UE: il presidente nella commissione Juncker nella bufera per lo scandalo Luxleaks
BRUXELLES – Lo scandalo provocato dall’inchiesta giornalistica Luxleaks, che ha rivelato favoritismi fiscali concessi dal Lussemburgo a centinaia di società straniere per ridurre al massimo le tasse da pagare in altri Paesi, ha aperto un delicato caso politico in Europa, che coinvolge il presidente della Commissione europea, Jean-Claude Juncker. Costui è stato per circa 20 anni premier e ministro delle Finanze del Granducato, e in tale veste si è reso il principale promotore del regime locale da paradiso fiscale con rigido segreto bancario.
JUNCKER – La contraddizione è che ora, da presidente dell’esecutivo comunitario, dovrebbe condurre la lotta contro gli stessi privilegi fiscali concessi in patria da capo del governo.

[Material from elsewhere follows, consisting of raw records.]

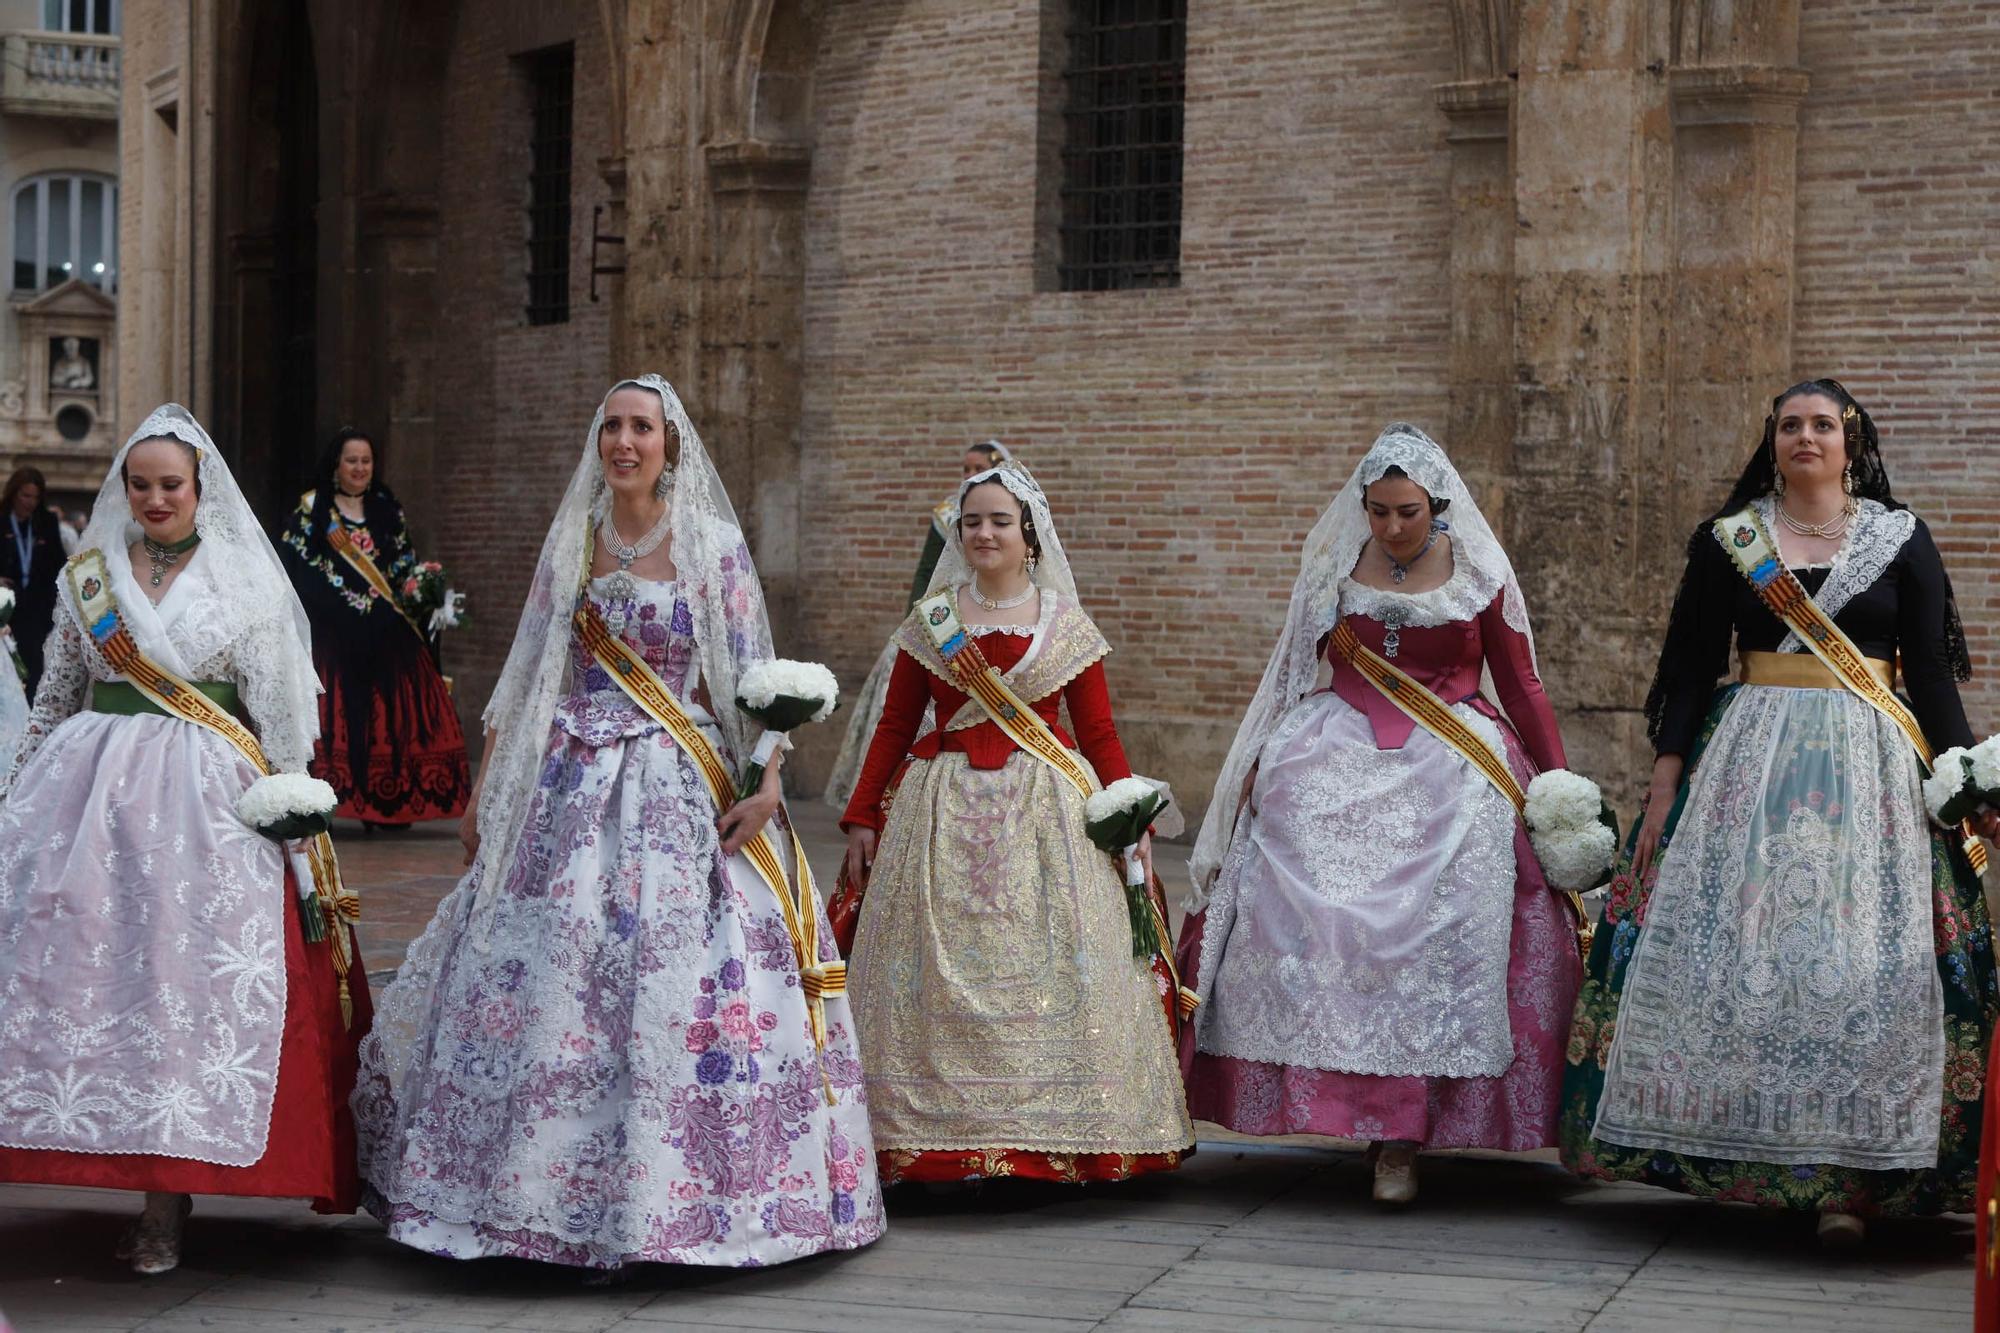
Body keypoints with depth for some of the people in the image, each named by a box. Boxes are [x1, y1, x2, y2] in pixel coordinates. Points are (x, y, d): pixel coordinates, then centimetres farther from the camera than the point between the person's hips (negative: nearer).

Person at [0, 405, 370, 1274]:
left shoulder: (245, 580, 5)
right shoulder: (89, 575, 12)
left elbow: (278, 713, 5)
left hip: (206, 802, -3)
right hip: (92, 792, 3)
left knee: (187, 978, -6)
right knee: (79, 965, -6)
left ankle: (167, 1205, -1)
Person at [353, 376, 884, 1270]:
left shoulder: (713, 544, 1)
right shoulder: (571, 543, 11)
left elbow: (751, 676, -1)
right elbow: (525, 677, 14)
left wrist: (766, 783, -13)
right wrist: (483, 789, 11)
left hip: (682, 791, -3)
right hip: (574, 785, 3)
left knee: (669, 985, -8)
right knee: (547, 981, -1)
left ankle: (672, 1192, 1)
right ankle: (553, 1190, 10)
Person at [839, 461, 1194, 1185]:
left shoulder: (1067, 626, 5)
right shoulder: (931, 621, 7)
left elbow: (1099, 733, 5)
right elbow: (895, 725, 9)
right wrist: (862, 817, 5)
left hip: (1046, 811, -1)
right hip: (945, 812, 1)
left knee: (1053, 972, -4)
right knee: (941, 972, -2)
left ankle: (1055, 1133, 5)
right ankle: (942, 1133, 5)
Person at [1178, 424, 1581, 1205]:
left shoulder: (1480, 576, 1)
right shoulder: (1336, 565, 6)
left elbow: (1520, 686, 8)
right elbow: (1295, 667, 15)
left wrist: (1560, 782, 8)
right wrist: (1258, 760, 13)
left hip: (1450, 771, -2)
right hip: (1338, 760, 2)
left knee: (1431, 936, -11)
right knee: (1309, 917, -12)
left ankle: (1400, 1138, -9)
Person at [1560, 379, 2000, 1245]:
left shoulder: (1901, 539, 7)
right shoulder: (1726, 541, 9)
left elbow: (1930, 672, 6)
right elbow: (1692, 669, 9)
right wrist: (1664, 787, 1)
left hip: (1868, 765, -1)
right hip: (1748, 760, 1)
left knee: (1861, 961, -8)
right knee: (1731, 947, -5)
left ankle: (1845, 1174, -6)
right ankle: (1736, 1155, 4)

Nell’Europarlamento il leader dei liberali, l’ex premier belga Guy Verhofstadt, ha chiesto che la Commissione europea riferisca «immediatamente» all’Assemblea Ue e spieghi se i favoritismi fiscali denunciati dal Consorzio internazionale di giornalisti investigativi di Washington «rispettano la legge europea» e se «il sistema scelto dal Lussemburgo è legale o meno». Il presidente degli eurodeputati socialisti ha sollevato il problema di «credibilità di Juncker» perché «deve mostrare da che parte sta: dalla parte dei cittadini o degli evasori fiscali delle aziende». Il ministro delle Finanze francese Michel Sapin ha affermato che «non è più accettabile» alcun sistema di «ottimizzazione fiscale».

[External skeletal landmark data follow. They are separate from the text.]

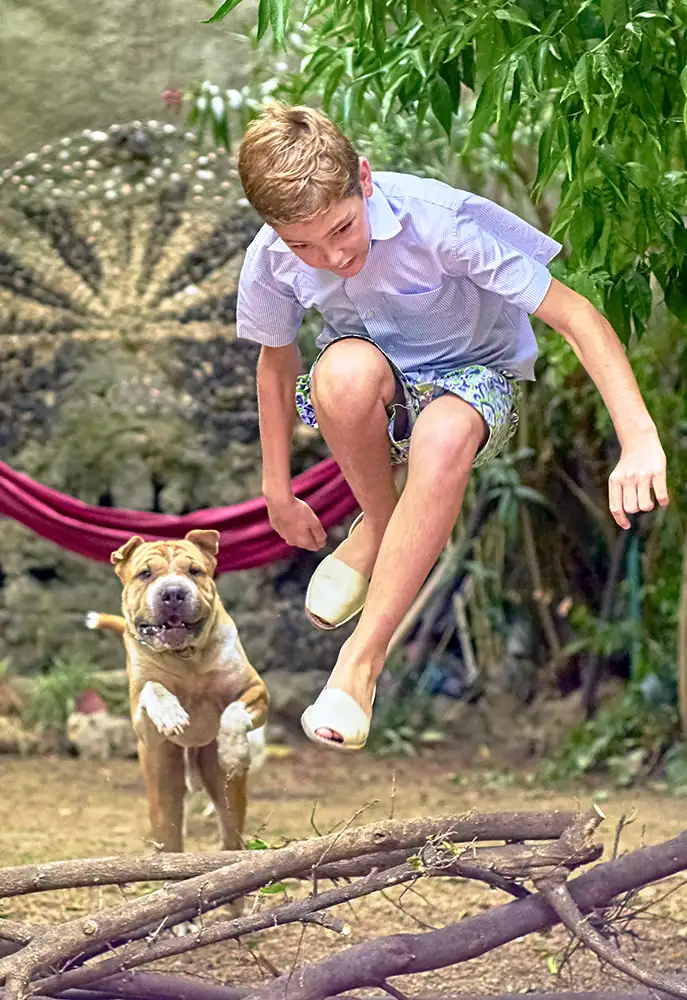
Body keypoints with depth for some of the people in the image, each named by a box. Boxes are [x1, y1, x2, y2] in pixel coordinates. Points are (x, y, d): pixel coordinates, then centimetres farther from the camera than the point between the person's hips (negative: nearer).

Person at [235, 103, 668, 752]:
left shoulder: (437, 220, -30)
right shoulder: (272, 259, -18)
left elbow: (574, 314, -29)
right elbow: (276, 364, 3)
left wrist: (640, 441, -39)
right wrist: (277, 492, 9)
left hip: (474, 373, -3)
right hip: (374, 383, 3)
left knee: (444, 434, -41)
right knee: (346, 370, -37)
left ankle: (362, 657, -34)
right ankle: (378, 523, -7)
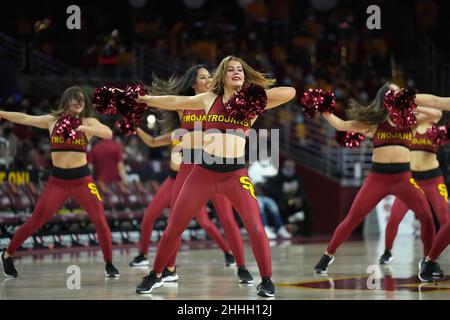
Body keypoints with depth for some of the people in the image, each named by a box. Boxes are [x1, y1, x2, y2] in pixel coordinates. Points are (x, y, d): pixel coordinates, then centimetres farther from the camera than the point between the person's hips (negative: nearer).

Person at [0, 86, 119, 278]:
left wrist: (85, 128, -29)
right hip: (57, 181, 1)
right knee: (34, 223, 3)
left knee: (101, 222, -9)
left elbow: (108, 133, -17)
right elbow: (24, 119, 12)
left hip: (82, 180, -1)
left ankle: (109, 264, 8)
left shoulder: (88, 122, 0)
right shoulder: (52, 121, 5)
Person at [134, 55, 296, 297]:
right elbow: (175, 102, 13)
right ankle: (155, 276, 23)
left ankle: (266, 280, -1)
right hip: (203, 171, 1)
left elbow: (290, 92, -4)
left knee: (255, 227, -15)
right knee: (174, 227, 6)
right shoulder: (209, 99, 8)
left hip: (235, 173, -1)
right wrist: (139, 98, 14)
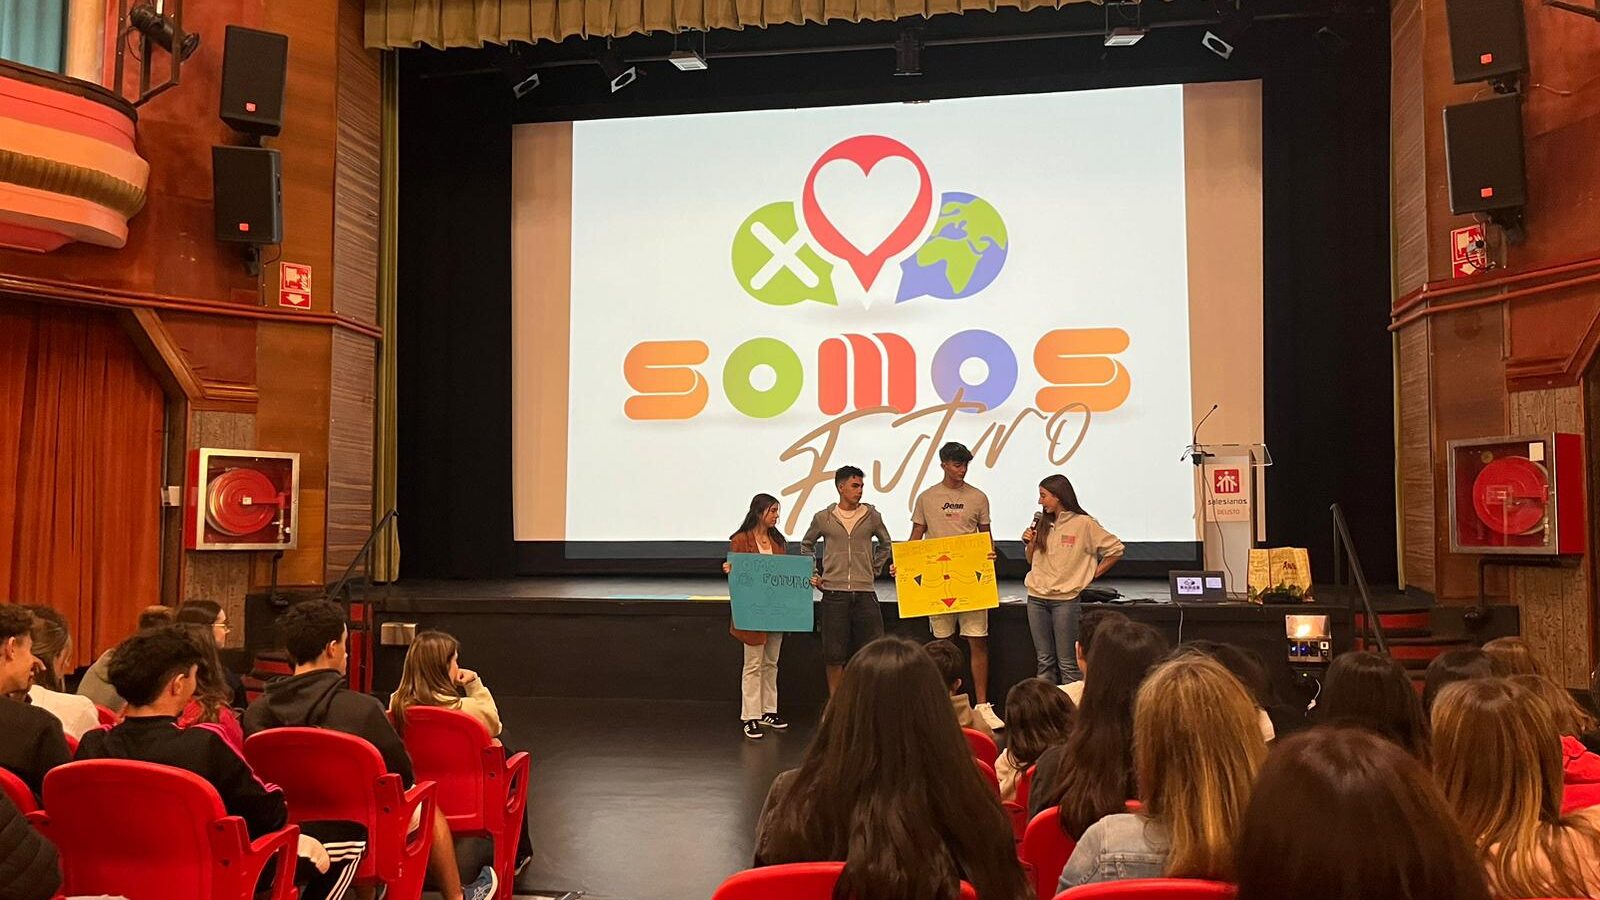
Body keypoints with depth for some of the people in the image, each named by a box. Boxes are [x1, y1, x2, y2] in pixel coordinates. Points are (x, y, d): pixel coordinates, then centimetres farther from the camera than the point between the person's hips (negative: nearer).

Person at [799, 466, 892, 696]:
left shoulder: (872, 516, 5)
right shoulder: (823, 518, 3)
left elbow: (885, 544, 22)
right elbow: (806, 545, 19)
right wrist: (814, 573, 10)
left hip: (865, 593, 1)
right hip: (833, 594, -1)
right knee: (834, 654, 3)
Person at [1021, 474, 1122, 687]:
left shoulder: (1083, 524, -7)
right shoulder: (1042, 523, 9)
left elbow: (1116, 549, -3)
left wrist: (1093, 574, -1)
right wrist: (1029, 543, 0)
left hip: (1065, 599, -5)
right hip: (1036, 598, 5)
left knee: (1067, 662, -3)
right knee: (1044, 661, 10)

BELGIO – Anche da Belgio, Germania e Olanda erano arrivate proteste contro il regime vigente nel Granducato. Si è fatta rilevare la doppia posizione di Juncker che, quando era presidente dell’Eurogruppo dei ministri finanziari, ha sostenuto le misure di austerità volute dalla cancelleria tedesca Angela Merkel, che hanno provocato aumenti delle tasse ai cittadini di Paesi membri in difficoltà. Al tempo stesso da premier concedeva «lettere di conforto» a molte società straniere per garantire pagamenti ridotti al Fisco.
M5S – Gli eurodeputati del M5S, parlano di «scandalo vergognoso», e sottolineano questa «ennesima contraddizione dell’Europa, che sceglie di farsi guidare da un personaggio che ha avuto come scopo politico quello di far guadagnare il suo Paese sulle spalle degli altri partner europei». Juncker è stato difeso dal leader del suo partito Ppe, Manfred Weber, che gli ha espresso «pieno sostegno» e ha escluso che le rivelazioni di Luxleaks possano riguardare personalmente «il presidente della Commissione».

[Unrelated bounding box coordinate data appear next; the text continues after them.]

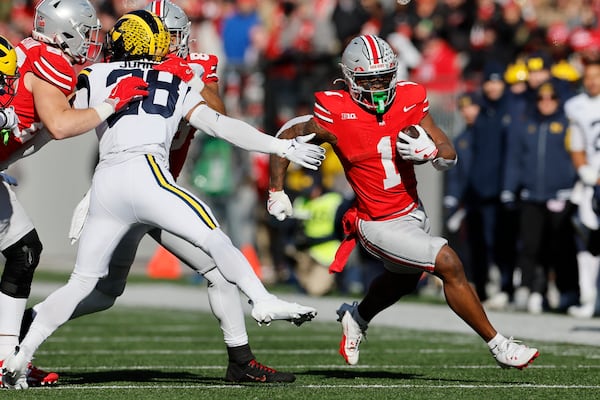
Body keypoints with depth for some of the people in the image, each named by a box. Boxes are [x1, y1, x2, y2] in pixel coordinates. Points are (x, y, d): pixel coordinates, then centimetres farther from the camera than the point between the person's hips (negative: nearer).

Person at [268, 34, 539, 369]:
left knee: (403, 279, 31)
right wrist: (277, 192, -3)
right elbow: (286, 139, -6)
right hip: (381, 226, -7)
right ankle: (499, 345, -2)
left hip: (413, 210, 7)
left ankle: (358, 317, 61)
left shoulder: (409, 101, -9)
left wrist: (430, 152, -28)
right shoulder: (337, 116, -21)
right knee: (449, 265, -15)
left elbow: (450, 156, -5)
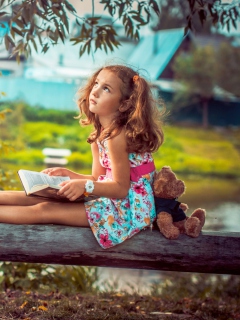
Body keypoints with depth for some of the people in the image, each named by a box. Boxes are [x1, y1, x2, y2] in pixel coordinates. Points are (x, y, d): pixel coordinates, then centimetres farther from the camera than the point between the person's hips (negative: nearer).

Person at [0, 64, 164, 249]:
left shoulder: (116, 137, -20)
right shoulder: (98, 136, 9)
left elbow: (121, 188, -20)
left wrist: (85, 185, -29)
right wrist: (68, 174, 4)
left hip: (129, 208, -9)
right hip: (115, 200, 9)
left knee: (45, 210, -14)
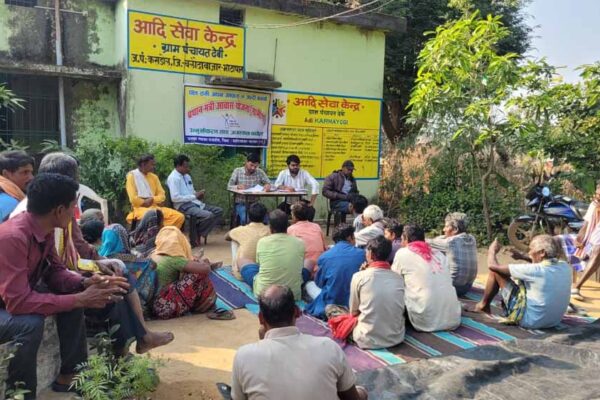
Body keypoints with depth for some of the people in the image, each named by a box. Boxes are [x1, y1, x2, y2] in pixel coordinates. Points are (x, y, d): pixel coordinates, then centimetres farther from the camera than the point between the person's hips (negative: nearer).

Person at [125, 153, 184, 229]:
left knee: (179, 216, -16)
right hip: (140, 208, -6)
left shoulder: (153, 177, 15)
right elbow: (133, 199, -11)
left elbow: (162, 195, 10)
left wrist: (152, 199, -8)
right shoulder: (132, 176, -2)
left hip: (155, 207, 6)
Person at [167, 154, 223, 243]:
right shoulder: (173, 178, -11)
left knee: (219, 211, 0)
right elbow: (175, 198, -21)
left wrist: (198, 194, 0)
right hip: (184, 205, -10)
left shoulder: (187, 176, 17)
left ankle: (200, 233, -1)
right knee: (209, 215, -29)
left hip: (195, 203, 10)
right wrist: (194, 196, -16)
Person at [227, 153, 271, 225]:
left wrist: (268, 186, -24)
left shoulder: (260, 172, 4)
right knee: (245, 218, -31)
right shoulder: (237, 171, 0)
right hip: (241, 204, -2)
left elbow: (269, 183, 2)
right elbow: (229, 186, -4)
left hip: (255, 203, 2)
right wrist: (237, 187, -27)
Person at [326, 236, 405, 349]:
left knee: (329, 308, 13)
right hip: (397, 338, 4)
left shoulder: (359, 276, -12)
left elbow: (353, 312, -1)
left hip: (369, 340, -4)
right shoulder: (398, 278, -2)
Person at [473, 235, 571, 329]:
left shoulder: (535, 270, -22)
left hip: (529, 320, -7)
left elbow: (493, 266, -15)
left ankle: (483, 305, 19)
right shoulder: (565, 267, -4)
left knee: (495, 271, -2)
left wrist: (492, 251, 6)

PORTAVOCE – L’ex premier lussemburghese è invece rimasto in silenzio, cancellando la partecipazione a una conferenza. Il suo portavoce ha invece precisato che la Commissione «sta già agendo» contro Malta, Olanda e Lussemburgo per aiuti di Stato illegali relativi a favoritismi fiscali. Luxleaks ha fatto emergere grossi nomi di multinazionali come Pepsi Cola o Ikea. Ma le inchieste della Commissione Ue, ereditate dal neo commissario per la Concorrenza, la danese Margrethe Vestager, appaiono destinate a moltiplicarsi perché le stime parlano di decine di migliaia di società straniere domiciliate in Lussemburgo (tra cui molte italiane).
Il caso sarà discusso probabilmente dai ministri delle finanze dei 28, riuniti nell’Ecofin oggi. Non c’è dubbio che vicende come questa contribuiranno non poco a potenziare il numero dei cittadini e dei partiti euroscettici, che già sono in vertiginoso aumento negli ultimi anni.